In 2017, Enninful chose British model Adwoa Aboah to front his hotly anticipated debut issue, which had readers queueing to have him sign a copy. Covers since have featured Oprah Winfrey, LGBTQ+ stars, frontline workers, Judi Dench (at 85, British Vogue’s oldest cover star) and footballer Marcus Rashford, photographed for 2021’s September issue by Misan Harriman, the first Black male photographer to shoot a British Vogue cover in its 106-year history. ‘Edward moves with a level of intentionality and empathy that is inspiring and historic,’ says Harriman. ‘It’s a blueprint of how we can create a better future for all.’

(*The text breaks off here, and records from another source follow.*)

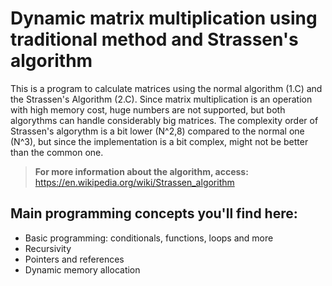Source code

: # Dynamic matrix multiplication using traditional method and Strassen's algorithm

This is a program to calculate matrices using the normal algorithm (1.C) and the Strassen's Algorithm (2.C). Since matrix multiplication is an operation with high memory cost, huge numbers are not supported, but both algorythms can handle considerably big matrices. The complexity order of Strassen's algorythm is a bit lower (N^2,8) compared to the normal one (N^3), but since the implementation is a bit complex, might not be better than the common one. 

> **For more information about the algorithm, access:** https://en.wikipedia.org/wiki/Strassen_algorithm

## Main programming concepts you'll find here:
- Basic programming: conditionals, functions, loops and more
- Recursivity
- Pointers and references
- Dynamic memory allocation

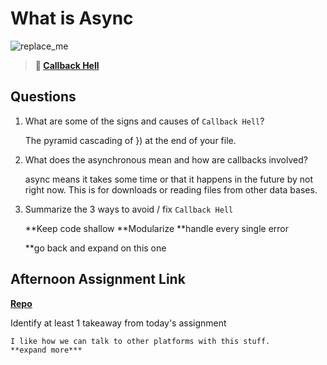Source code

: # What is Async

![replace_me](https://codeworks.blob.core.windows.net/public/assets/img/illustrations/placeholder.svg)

> **📖 [Callback Hell](https://codeworksacademy.com/fs-student-guide/resources/wk4/01-Callbacks)**

## Questions

1. What are some of the signs and causes of `Callback Hell`?

    The pyramid cascading of }) at the end of your file.

2. What does the asynchronous mean and how are callbacks involved?

    async means it takes some time or that it happens in the future by not right now. This is for downloads or reading files from other data bases.

3. Summarize the 3 ways to avoid / fix `Callback Hell`

    **Keep code shallow
    **Modularize
    **handle every single error

    **go back and expand on this one

## Afternoon Assignment Link

**[Repo](https://github.com/autumnlay/<ASSIGNMENT_REPO>)**

Identify at least 1 takeaway from today's assignment

    I like how we can talk to other platforms with this stuff.
    **expand more***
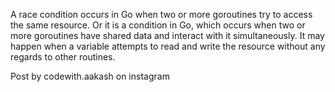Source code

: A race condition occurs in Go when two or more goroutines try to access the same resource. 
Or it is a condition in Go, which occurs when two or more goroutines have shared data and interact with it simultaneously. It may happen when a variable attempts to read and write the resource without any regards to other routines.

Post by codewith.aakash on instagram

Enninful is no stranger to a historic moment; in 2019, the September issue was guest-edited by Meghan Markle, who he calls a ‘phenomenal editing partner’. The cover – a grid of 15 women jointly selected as ‘forces for change’, became its best-performing issue, only recently surpassed by a Billie Eilish cover. On the royals, he remains diplomatic. ‘Look, Vogue is 106 years old and it has had a relationship with the royal family since forever. I have a friendship with Meghan, but I am neutral. I also have a friendship with Prince Charles [now King Charles III] and I am a global ambassador for The Prince’s Trust, which has helped so many people in my family and my neighbourhood growing up. And I have a friendship with the Duchess of Cambridge [now Princess of Wales] too, so I remain neutral.’
Master of diplomacy, practitioner of meditation, happily married to his partner of 20 years, Alec Maxwell. At 50, has Enninful cracked the illustrious work/life balance? ‘I’ve had to take a very long path to get here,’ he says, citing his early-morning regime, a healthy diet and disciplined attitude towards parties as small rather than seismic changes. He still doesn’t like to turn up to events on his own, but has overcome impostor syndrome. ‘After 34 years in fashion, I do feel like I have contributed in some way,’ he says, with a humble smile. The well-documented clubbing years are over, but that doesn’t mean morphing ‘into one of those people in their fifties who stays home the whole time’. Fatherhood, too, could be on the cards. ‘I’d like to be a father, but I keep thinking maybe I’m too old. Naomi Campbell did have a baby at 51, though, so I won’t rule it out,’ he smiles. ‘Having Ru [his Boston terrier] was a good first step at testing parenting. Although Alec does more of the dog walks than I do.’
It’s a life Enninful can finally cherish – because of how far he has come. ‘I’ve been the ultimate insider and outsider my whole life, which is my strength. How can I be scared of backlash? No matter what happens, I’ve won.’